Aim of the exercise = Scan the records for the word "admin". Report each line where it occurs.

Data for this exercise =
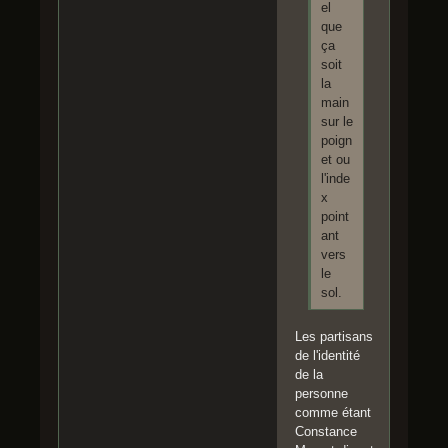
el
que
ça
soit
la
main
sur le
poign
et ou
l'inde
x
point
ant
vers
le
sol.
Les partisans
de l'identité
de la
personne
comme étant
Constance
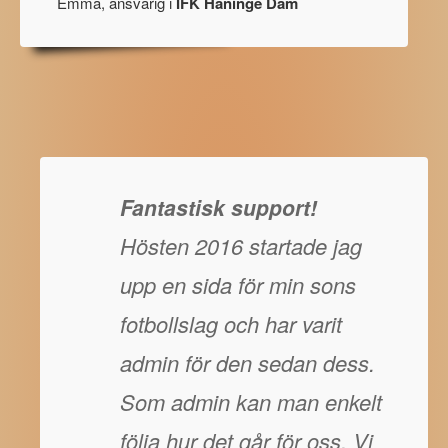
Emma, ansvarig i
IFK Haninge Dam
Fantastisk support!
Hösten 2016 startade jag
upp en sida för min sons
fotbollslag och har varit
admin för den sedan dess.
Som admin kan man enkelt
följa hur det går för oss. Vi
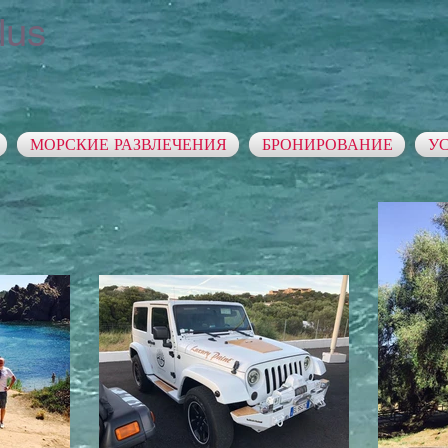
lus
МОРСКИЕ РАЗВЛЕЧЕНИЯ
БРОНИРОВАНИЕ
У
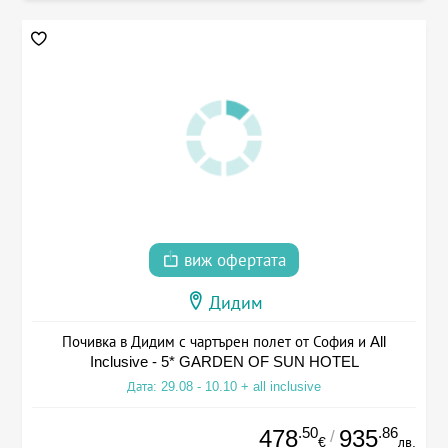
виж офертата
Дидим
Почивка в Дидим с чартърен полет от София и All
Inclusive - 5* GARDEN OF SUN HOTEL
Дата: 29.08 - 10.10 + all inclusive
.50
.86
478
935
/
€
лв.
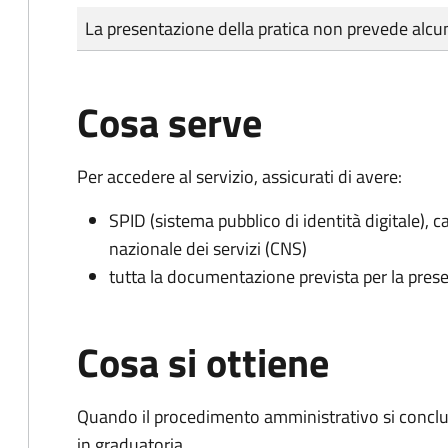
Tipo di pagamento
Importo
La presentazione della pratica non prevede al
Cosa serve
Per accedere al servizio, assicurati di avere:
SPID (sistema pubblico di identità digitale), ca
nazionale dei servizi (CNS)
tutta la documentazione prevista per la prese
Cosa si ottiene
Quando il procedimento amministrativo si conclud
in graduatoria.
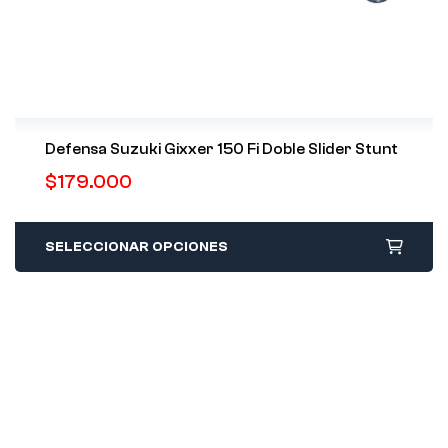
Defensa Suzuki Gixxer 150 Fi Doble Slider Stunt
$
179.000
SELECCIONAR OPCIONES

Solution =
admin för den sedan dess.
Som admin kan man enkelt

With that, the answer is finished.